Evidence for RPL

Version 1.0 | 20-06-2018

This information applies to all students enrolled in (or applying for) our tertiary / VET courses

You will need to gather evidence that demonstrates how your prior learning or current skills meet the requirements of the unit/s of competency you are applying for. Only include what you think is relevant to your claim for recognition. The evidence should provide a holistic view of your ability to meet the requirements of the unit/s of competency, and therefore a combination of different types of evidence is recommended.

Evidence can be obtained from various sources including (but not limited to):

  • Formal qualifications, licences, ratings and endorsements
  • Attainment of units of competency
  • Workplace / industry professional development
  • Non-accredited training
  • Informal learning
  • Work experience
  • Life experience

Evidence can be presented in various forms including (but not limited to):

  • Samples of work completed
  • Position descriptions
  • References
  • Testimonials from supervisors or employers
  • Qualification certificates
  • Licences
  • Assessment work and results
  • Statements of results / attainment
  • Work records
  • Log books
  • Diaries

Copies of official documents used as evidence must be copied from verifiable original documents. We may verify a document with the producer of the document. You will need to be able to show us the original documents if we request you to do so.

The evidence that you submit must be:

  • Valid – This term refers to the accuracy of the evidence presented.  Does it cover the full scope and depth of the unit, including the assessment guide?  If only some of the elements are represented in the evidence or it lacks detail, then its validity must be questioned.
  • Reliable – This term refers to the assessor’s ability to consistently judge the evidence accurately.
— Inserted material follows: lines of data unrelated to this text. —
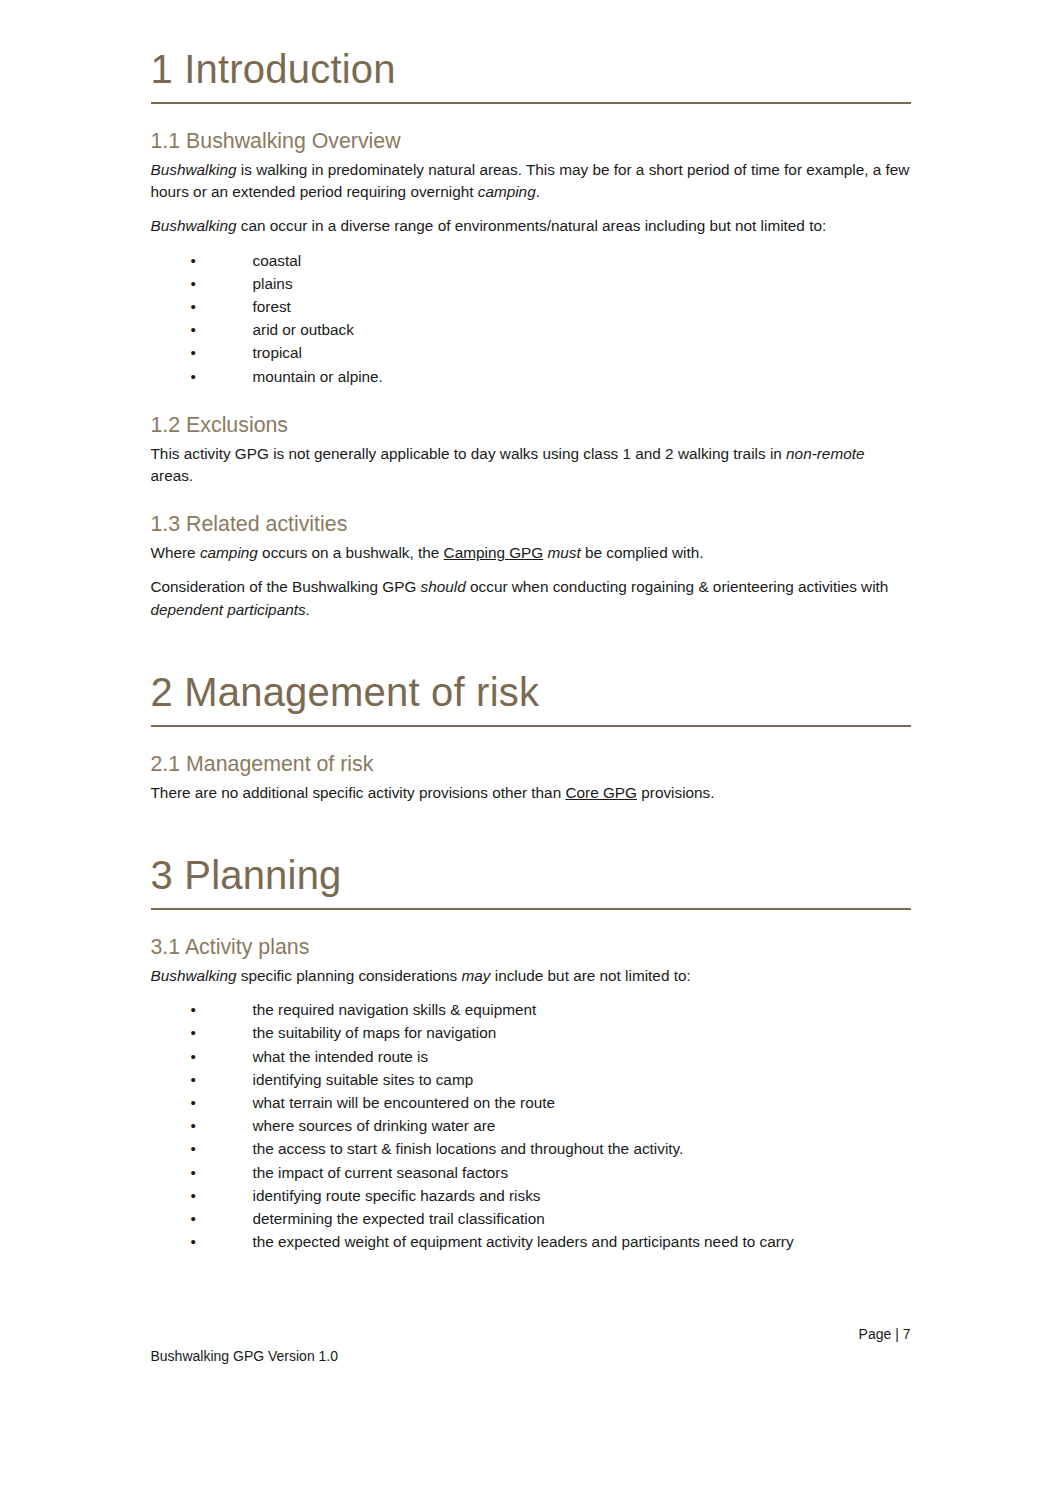1 Introduction
1.1 Bushwalking Overview
Bushwalking is walking in predominately natural areas. This may be for a short period of time for example, a few hours or an extended period requiring overnight camping.
Bushwalking can occur in a diverse range of environments/natural areas including but not limited to:
coastal
plains
forest
arid or outback
tropical
mountain or alpine.
1.2 Exclusions
This activity GPG is not generally applicable to day walks using class 1 and 2 walking trails in non-remote areas.
1.3 Related activities
Where camping occurs on a bushwalk, the Camping GPG must be complied with.
Consideration of the Bushwalking GPG should occur when conducting rogaining & orienteering activities with dependent participants.
2 Management of risk
2.1 Management of risk
There are no additional specific activity provisions other than Core GPG provisions.
3 Planning
3.1 Activity plans
Bushwalking specific planning considerations may include but are not limited to:
the required navigation skills & equipment
the suitability of maps for navigation
what the intended route is
identifying suitable sites to camp
what terrain will be encountered on the route
where sources of drinking water are
the access to start & finish locations and throughout the activity.
the impact of current seasonal factors
identifying route specific hazards and risks
determining the expected trail classification
the expected weight of equipment activity leaders and participants need to carry
Page | 7
Bushwalking GPG Version 1.0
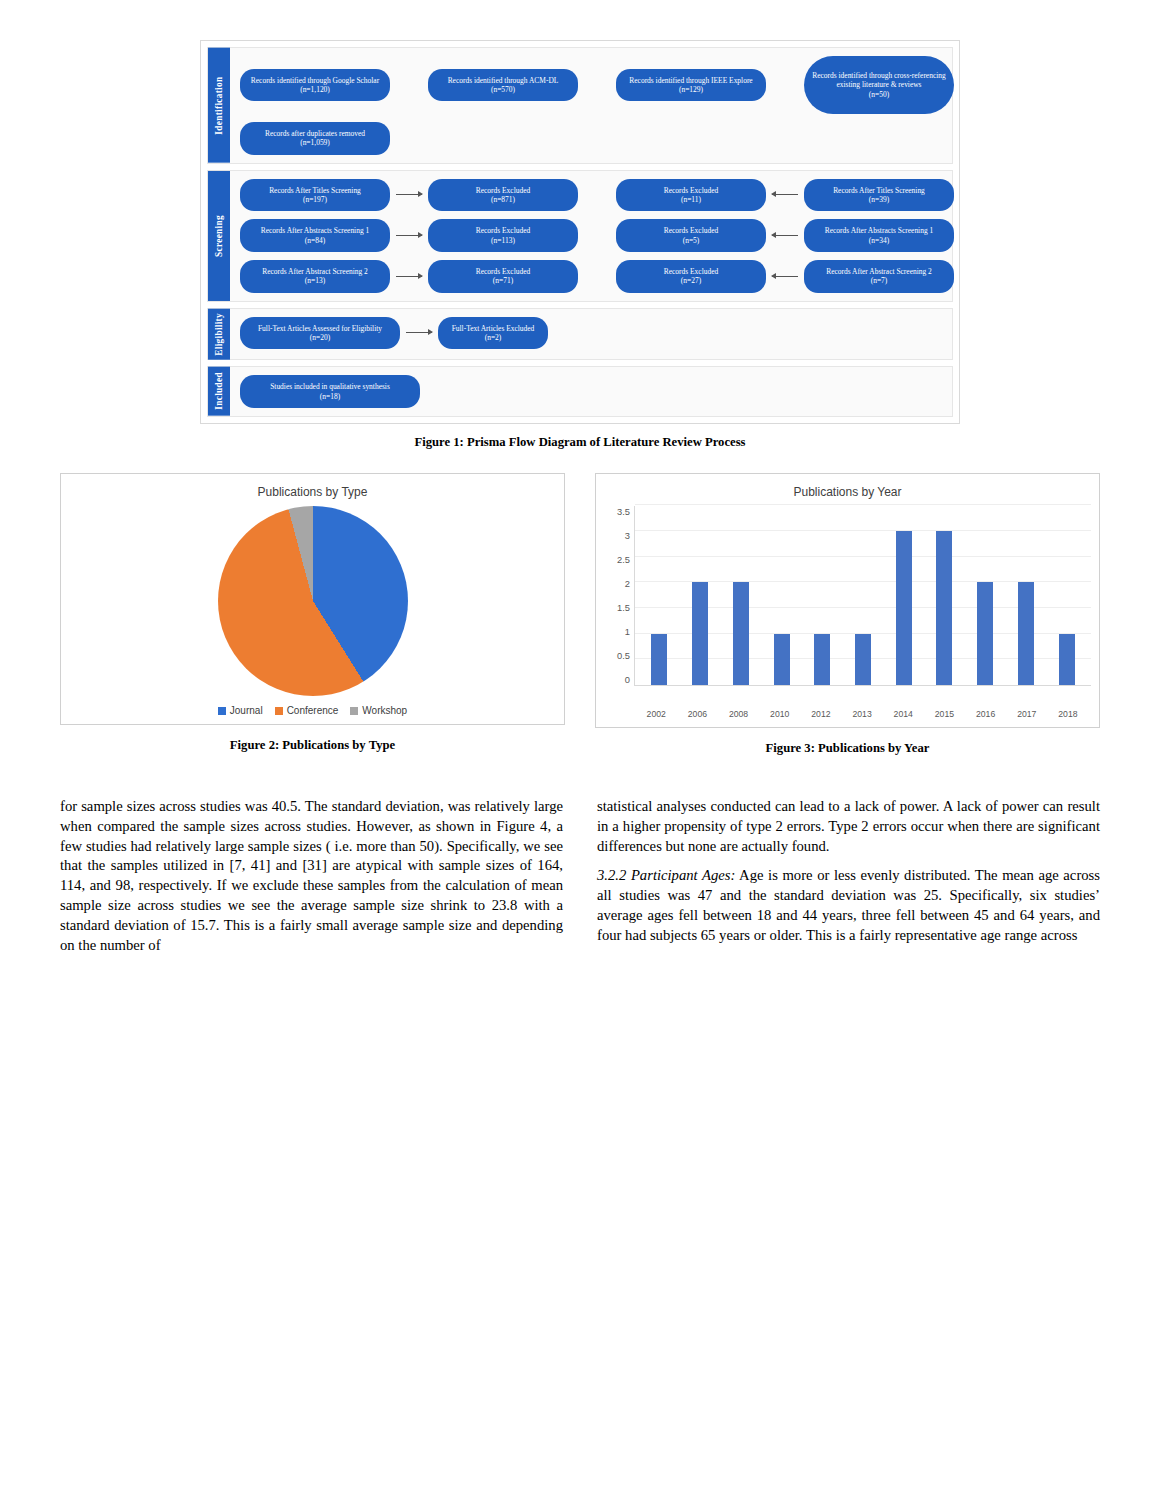Identification
Records identified through Google Scholar
(n=1,120)
Records identified through ACM-DL
(n=570)
Records identified through IEEE Explore
(n=129)
Records identified through cross-referencing existing literature & reviews
(n=50)
Records after duplicates removed
(n=1,059)
Screening
Records After Titles Screening
(n=197)
Records Excluded
(n=871)
Records Excluded
(n=11)
Records After Titles Screening
(n=39)
Records After Abstracts Screening 1
(n=84)
Records Excluded
(n=113)
Records Excluded
(n=5)
Records After Abstracts Screening 1
(n=34)
Records After Abstract Screening 2
(n=13)
Records Excluded
(n=71)
Records Excluded
(n=27)
Records After Abstract Screening 2
(n=7)
Eligibility
Full-Text Articles Assessed for Eligibility
(n=20)
Full-Text Articles Excluded
(n=2)
Included
Studies included in qualitative synthesis
(n=18)
Figure 1: Prisma Flow Diagram of Literature Review Process
Publications by Type
Journal Conference Workshop
Figure 2: Publications by Type
Publications by Year
3.5
3
2.5
2
1.5
1
0.5
0
2002 2006 2008 2010 2012 2013 2014 2015 2016 2017 2018
Figure 3: Publications by Year
for sample sizes across studies was 40.5. The standard deviation, was relatively large when compared the sample sizes across studies. However, as shown in Figure 4, a few studies had relatively large sample sizes ( i.e. more than 50). Specifically, we see that the samples utilized in [7, 41] and [31] are atypical with sample sizes of 164, 114, and 98, respectively. If we exclude these samples from the calculation of mean sample size across studies we see the average sample size shrink to 23.8 with a standard deviation of 15.7. This is a fairly small average sample size and depending on the number of
statistical analyses conducted can lead to a lack of power. A lack of power can result in a higher propensity of type 2 errors. Type 2 errors occur when there are significant differences but none are actually found.
3.2.2 Participant Ages: Age is more or less evenly distributed. The mean age across all studies was 47 and the standard deviation was 25. Specifically, six studies’ average ages fell between 18 and 44 years, three fell between 45 and 64 years, and four had subjects 65 years or older. This is a fairly representative age range across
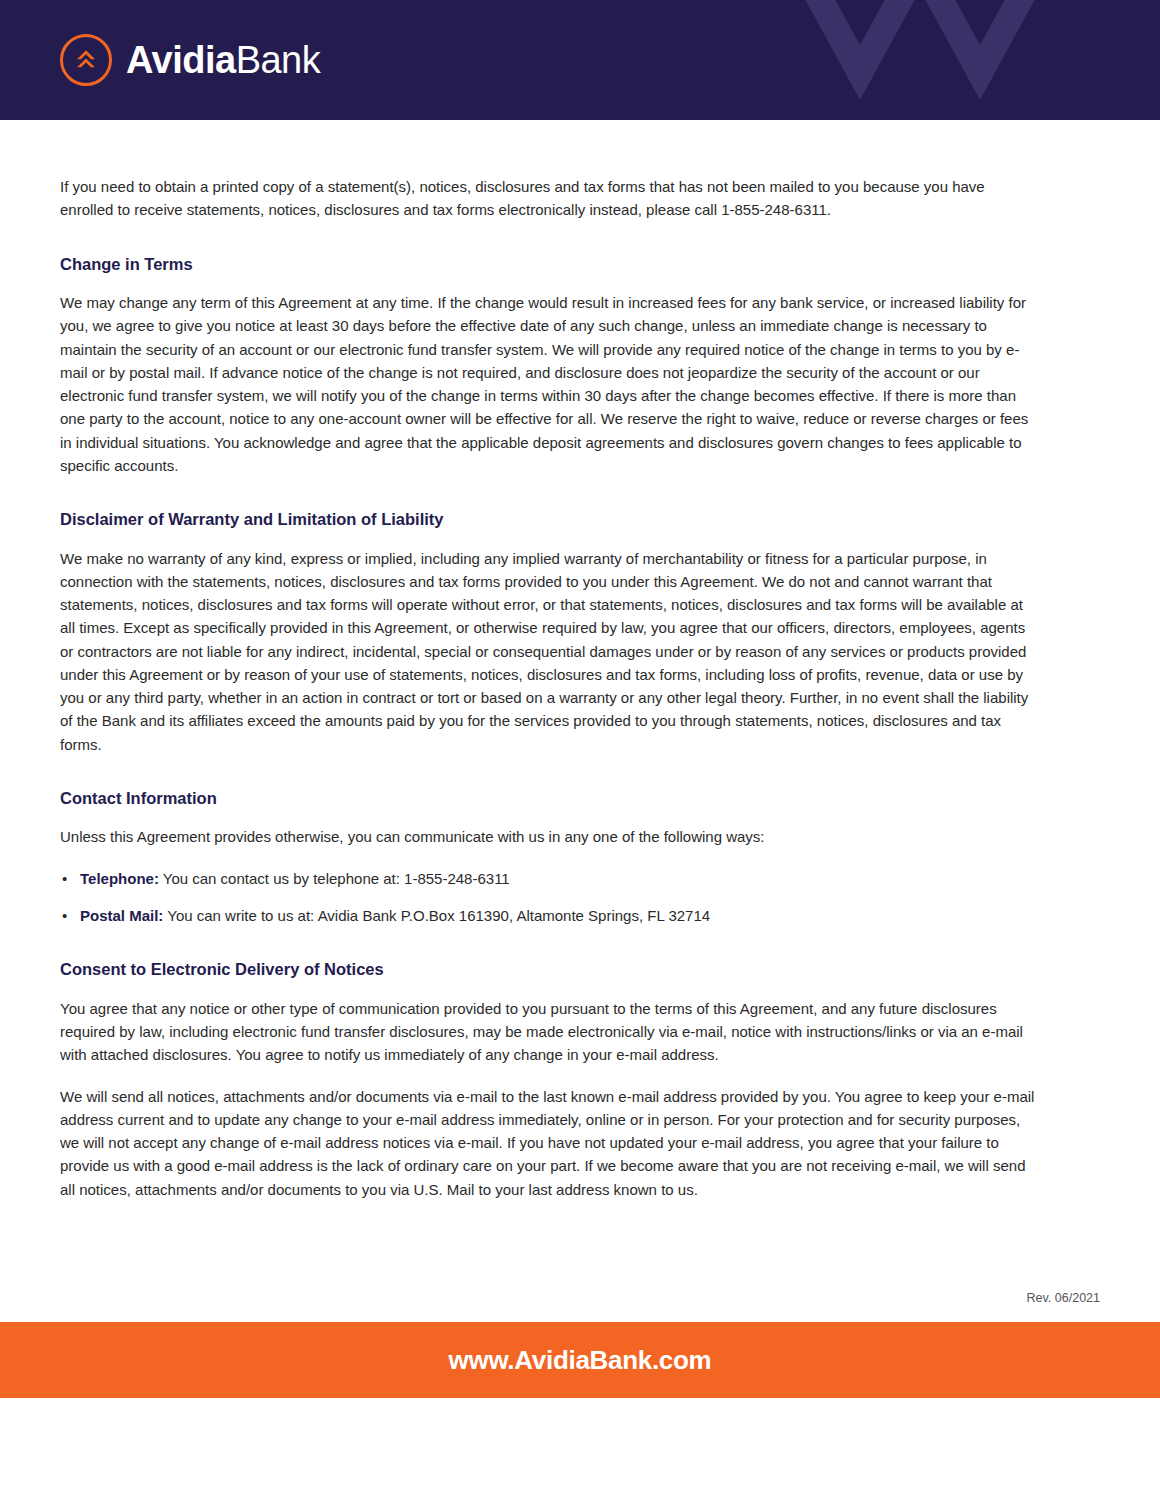AvidiaBank
If you need to obtain a printed copy of a statement(s), notices, disclosures and tax forms that has not been mailed to you because you have enrolled to receive statements, notices, disclosures and tax forms electronically instead, please call 1-855-248-6311.
Change in Terms
We may change any term of this Agreement at any time. If the change would result in increased fees for any bank service, or increased liability for you, we agree to give you notice at least 30 days before the effective date of any such change, unless an immediate change is necessary to maintain the security of an account or our electronic fund transfer system. We will provide any required notice of the change in terms to you by e-mail or by postal mail. If advance notice of the change is not required, and disclosure does not jeopardize the security of the account or our electronic fund transfer system, we will notify you of the change in terms within 30 days after the change becomes effective. If there is more than one party to the account, notice to any one-account owner will be effective for all. We reserve the right to waive, reduce or reverse charges or fees in individual situations. You acknowledge and agree that the applicable deposit agreements and disclosures govern changes to fees applicable to specific accounts.
Disclaimer of Warranty and Limitation of Liability
We make no warranty of any kind, express or implied, including any implied warranty of merchantability or fitness for a particular purpose, in connection with the statements, notices, disclosures and tax forms provided to you under this Agreement. We do not and cannot warrant that statements, notices, disclosures and tax forms will operate without error, or that statements, notices, disclosures and tax forms will be available at all times. Except as specifically provided in this Agreement, or otherwise required by law, you agree that our officers, directors, employees, agents or contractors are not liable for any indirect, incidental, special or consequential damages under or by reason of any services or products provided under this Agreement or by reason of your use of statements, notices, disclosures and tax forms, including loss of profits, revenue, data or use by you or any third party, whether in an action in contract or tort or based on a warranty or any other legal theory. Further, in no event shall the liability of the Bank and its affiliates exceed the amounts paid by you for the services provided to you through statements, notices, disclosures and tax forms.
Contact Information
Unless this Agreement provides otherwise, you can communicate with us in any one of the following ways:
Telephone: You can contact us by telephone at: 1-855-248-6311
Postal Mail: You can write to us at: Avidia Bank P.O.Box 161390, Altamonte Springs, FL 32714
Consent to Electronic Delivery of Notices
You agree that any notice or other type of communication provided to you pursuant to the terms of this Agreement, and any future disclosures required by law, including electronic fund transfer disclosures, may be made electronically via e-mail, notice with instructions/links or via an e-mail with attached disclosures. You agree to notify us immediately of any change in your e-mail address.
We will send all notices, attachments and/or documents via e-mail to the last known e-mail address provided by you. You agree to keep your e-mail address current and to update any change to your e-mail address immediately, online or in person. For your protection and for security purposes, we will not accept any change of e-mail address notices via e-mail. If you have not updated your e-mail address, you agree that your failure to provide us with a good e-mail address is the lack of ordinary care on your part. If we become aware that you are not receiving e-mail, we will send all notices, attachments and/or documents to you via U.S. Mail to your last address known to us.
Rev. 06/2021
www.AvidiaBank.com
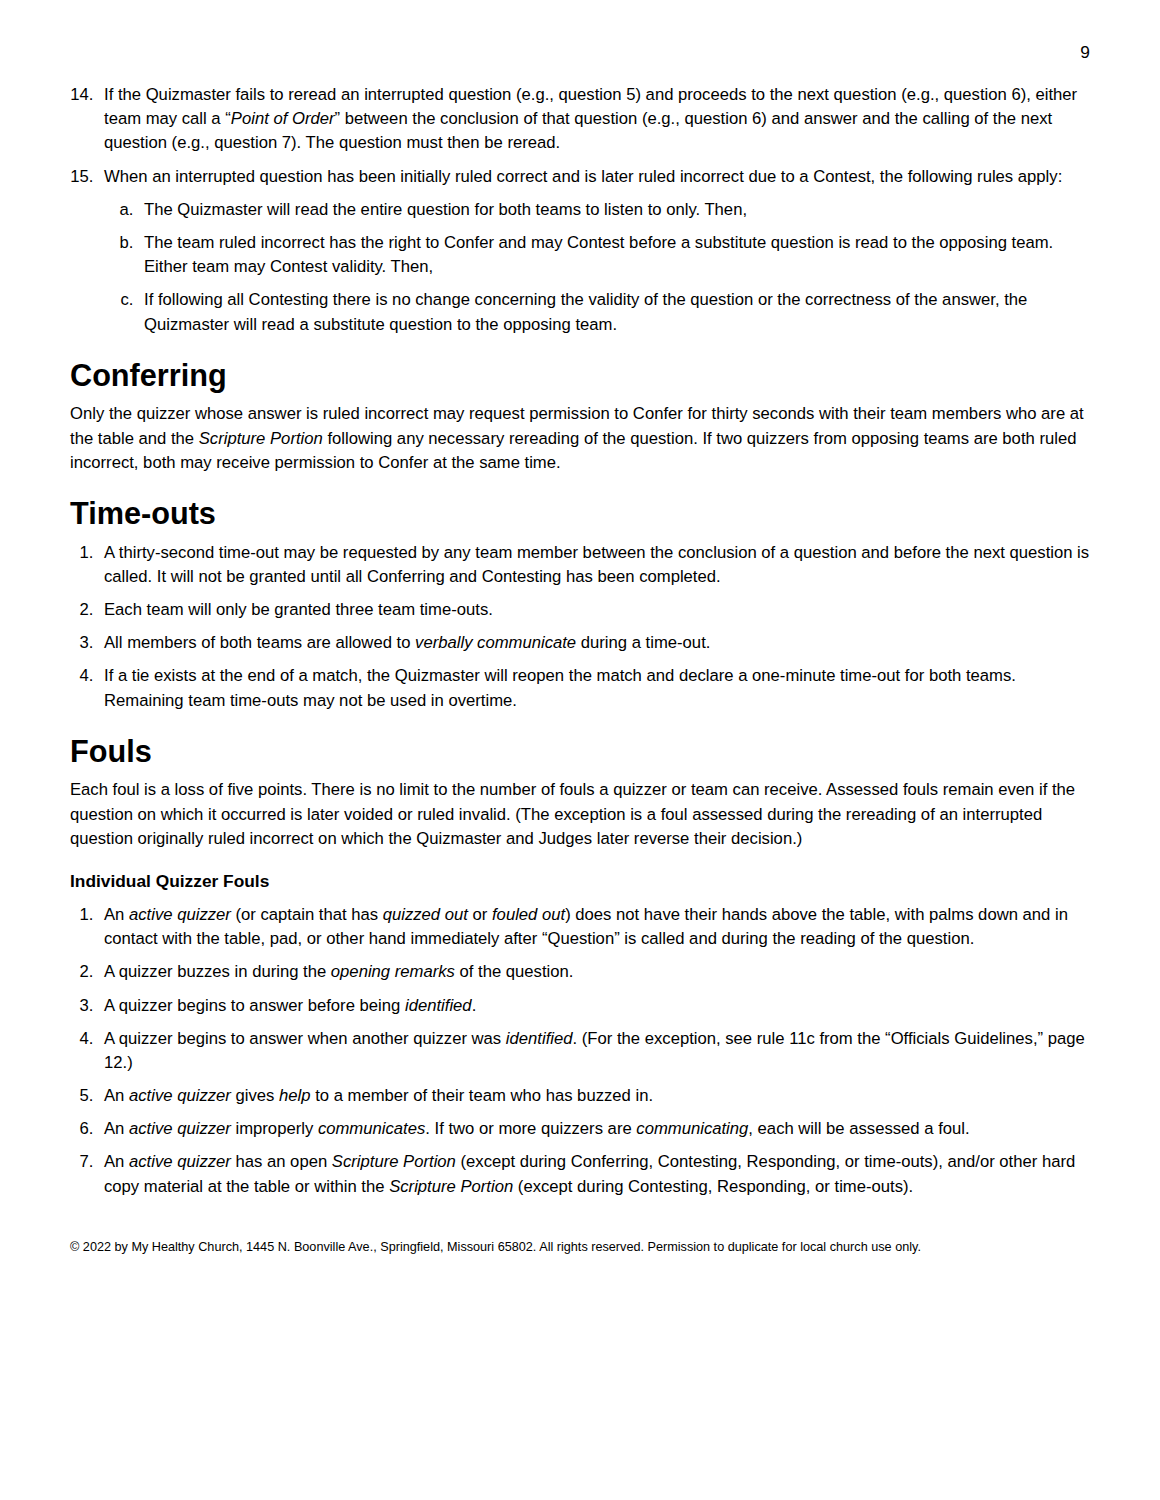9
If the Quizmaster fails to reread an interrupted question (e.g., question 5) and proceeds to the next question (e.g., question 6), either team may call a “Point of Order” between the conclusion of that question (e.g., question 6) and answer and the calling of the next question (e.g., question 7). The question must then be reread.
When an interrupted question has been initially ruled correct and is later ruled incorrect due to a Contest, the following rules apply:
The Quizmaster will read the entire question for both teams to listen to only. Then,
The team ruled incorrect has the right to Confer and may Contest before a substitute question is read to the opposing team. Either team may Contest validity. Then,
If following all Contesting there is no change concerning the validity of the question or the correctness of the answer, the Quizmaster will read a substitute question to the opposing team.
Conferring
Only the quizzer whose answer is ruled incorrect may request permission to Confer for thirty seconds with their team members who are at the table and the Scripture Portion following any necessary rereading of the question. If two quizzers from opposing teams are both ruled incorrect, both may receive permission to Confer at the same time.
Time-outs
A thirty-second time-out may be requested by any team member between the conclusion of a question and before the next question is called. It will not be granted until all Conferring and Contesting has been completed.
Each team will only be granted three team time-outs.
All members of both teams are allowed to verbally communicate during a time-out.
If a tie exists at the end of a match, the Quizmaster will reopen the match and declare a one-minute time-out for both teams. Remaining team time-outs may not be used in overtime.
Fouls
Each foul is a loss of five points. There is no limit to the number of fouls a quizzer or team can receive. Assessed fouls remain even if the question on which it occurred is later voided or ruled invalid. (The exception is a foul assessed during the rereading of an interrupted question originally ruled incorrect on which the Quizmaster and Judges later reverse their decision.)
Individual Quizzer Fouls
An active quizzer (or captain that has quizzed out or fouled out) does not have their hands above the table, with palms down and in contact with the table, pad, or other hand immediately after “Question” is called and during the reading of the question.
A quizzer buzzes in during the opening remarks of the question.
A quizzer begins to answer before being identified.
A quizzer begins to answer when another quizzer was identified. (For the exception, see rule 11c from the “Officials Guidelines,” page 12.)
An active quizzer gives help to a member of their team who has buzzed in.
An active quizzer improperly communicates. If two or more quizzers are communicating, each will be assessed a foul.
An active quizzer has an open Scripture Portion (except during Conferring, Contesting, Responding, or time-outs), and/or other hard copy material at the table or within the Scripture Portion (except during Contesting, Responding, or time-outs).
© 2022 by My Healthy Church, 1445 N. Boonville Ave., Springfield, Missouri 65802. All rights reserved. Permission to duplicate for local church use only.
For example, if the material is vague, poorly presented and not well referenced to the unit content, it is likely to be judged more subjectively than would otherwise be the case.  Reliability can be enhanced when evidence is clear and concise, well referenced, uses more than one technique and comes from different locations and time.
  • Current – This term refers to the age of the evidence.  For example, the knowledge and skills gained in a course that was completed 15 years ago may no longer be current if the holder has not practiced in the relevant profession.  This term is highly subjective, as it is based on personal opinion as to whether evidence is current or not.  As a general rule, evidence that was gained within the last few years should, in general, be considered current – depending on the qualification / units you are applying for.
  • Authentic – Authenticity refers to the ownership of the evidence.  It mainly relates to a qualification which can be fabricated, especially given the availability of modern computer software.  If a qualification presented is likely to carry enough weight to provide the applicant with evidence of their currency, and there is doubt about its authenticity, we may need to contact the issuer.
  • Sufficient – Sufficiency is an all-encompassing term that, in part, overlaps the other terms.  The assessors need to decide if there is sufficient evidence to justify the claim of competency.  The assessor first needs to ask if the evidence is corroborated.  For example, is there more than one source of evidence, or does it all depend on one testimonial from a single supervisor?  If there are several types of evidence which support each other, then the assessor is likely to have more confidence in it.  For example, if two supervisors provided independent evidence of the applicant’s competence, and the evidence was consistent, then the assessor might judge this evidence as sufficient.  Alternatively, if an applicant provided a work record without providing details about levels of responsibility and work undertaken, then this evidence could be considered insufficient.